Если массовое отношение к происходящему было скорее равнодушным, пассивным, хотя и не совсем однозначным[2], то среди образованной, тем более фрондирующей своей оппозиционностью публики эти заявления были восприняты как «конституционный переворот». Само по себе такое определение происходящего свидетельствует о неадекватности российской либеральной публики, продолжающей жить в своем иллюзорном мире «демократического транзита». Напротив, тем, кто не разбирается в тонкостях юридических формулировок предложенных поправок, кто далек от излишней веры в «легизм» российского законодательства и совестливость суда, общий смысл этих изменений был вполне понятен. Можно сказать даже, что именно те, кто и не пытался уяснить себе, как сочетаются новые положения с основными принципами действующей Конституции, лучше и точнее воспринимают суть происходящего, чем образованная публика, растерявшаяся перед нагромождением конституционных новаций, юридически не согласованных ни между собой, ни с прежним корпусом Основного закона. Никто не скрывал смысла тех изменений в государственной системе, которые постепенно накапливались после того, как Путин был назначен преемником Ельцина. Бурная реакция образованного сообщества в интернете говорит лишь о том, что у этой публики (ценности которой разделяет и автор) иллюзии в отношении предопределенности демократического транзита власти и оптимистических сценариев развития страны полностью погасили способность к трезвому анализу социальных и исторических процессов[3]. Российская Конституция 1993 года, и так далекая от стандартов демократии, потеряла свой статус Основного закона прямого действия уже в самом начале 2000-х годов, поскольку начиная с этого времени более половины ее статей не работали. Политическая (партийная) конкуренция фактически закончилась после президентских выборов 1996 года. Ее заменили внутренние интриги, комбинации группировок в закрытых сферах высшей власти и пропаганда в сочетании с политтехнологическими манипуляциями и использованием административных ресурсов на выборах (проще говоря, шантаж и принуждение избирателей к нужному голосованию).
Путинские поправки в текст Конституции об обнулении сроков президентства, усилении зависимости судейского корпуса от президента, встраивании низовых органов (которые по Конституции не относятся к государственным структурам) в вертикаль власти и еще множество контрабандных идеологических вставок, предназначенных упразднить принцип недопустимости единой государственной идеологии, являются лишь завершением процесса, начатого в 2003–2004 годах. Делать вид, что этого нет или что «конституционный переворот» – полная неожиданность, недопустимо или недостойно.

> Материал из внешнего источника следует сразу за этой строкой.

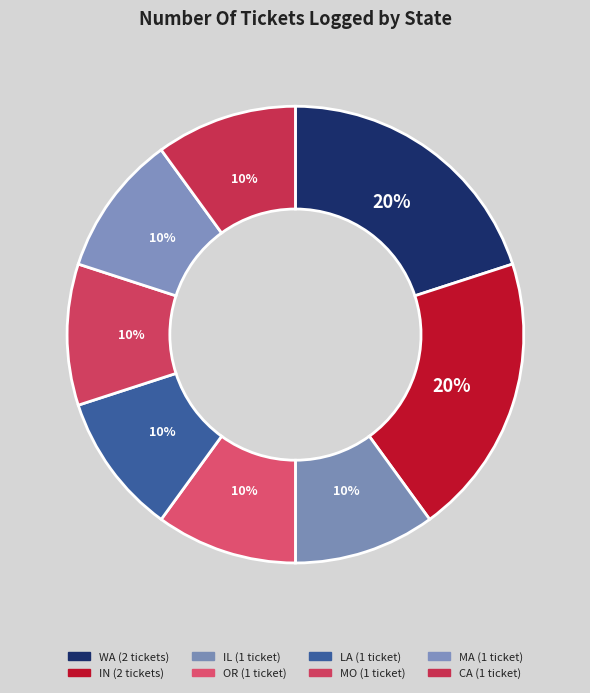

Which slice is the largest?

WA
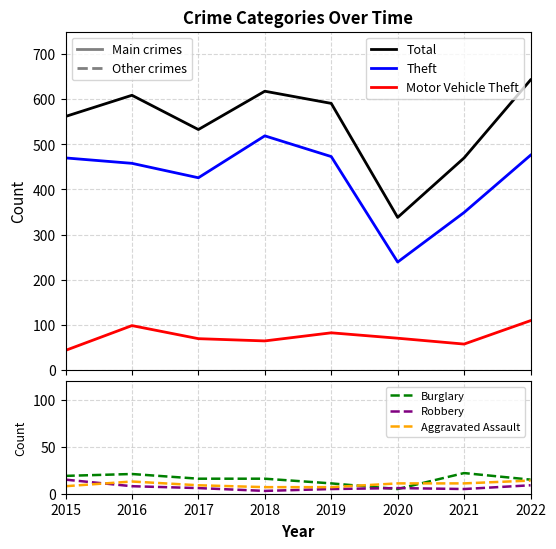

How many categories are shown in the chart?

8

То, что может (и должно) последовать за этим, ясно показывает практика борьбы с пандемией коронавируса, которая развернулась в марте 2020 года: отказ властей от политической ответственности «суверена» и государства в целом перед обществом, перекладывание на население издержек фактического введения чрезвычайного положения (одновременно с отказом в правовых нормах и гарантиях, действующих по закону о чрезвычайных ситуациях), демонстративное пренебрежение полномочиями других ветвей власти, цензура, тотальное полицейское всевластие, репрессии, страх, растерянность и покорность людей, лишившихся работы, а значит, средств к существованию и т. п.
Но вопрос о демократии в России, поставленный выше, остается. Чтобы ответить на него, надо (мне надо было) сначала освободиться от тех шор и стереотипов, которые предопределяют картину реальности российского образованного сообщества, его неискоренимую веру в прогресс, детерминизм модернизационных процессов и демократический транзит. Правильнее всего – в этом положении – было бы признать неискоренимость дурной человеческой природы или исходить из метафизики «банальности зла». Это позволило бы выйти из узких рамок российской злобы дня. Но это слишком радикальный для нашего состояния посыл. Такому кантовскому пессимизму сильнейшим образом противилось мое советское воспитание, 45 лет жизни при социализме, неистребимые надежды на выход страны из тоталитаризма. Утопические представления были основой групповой идентичности той научной или социальной среды, в которой я жил. Потребовались довольно значительные усилия для того, чтобы «взять в скобки» эти надежды, посмотреть на них как на иллюзии, как на ценности, идеологические и концептуальные представления, препятствующие ясному и трезвому видению реальности, произвести, как говорят феноменологи, операцию «эпох'e»[4].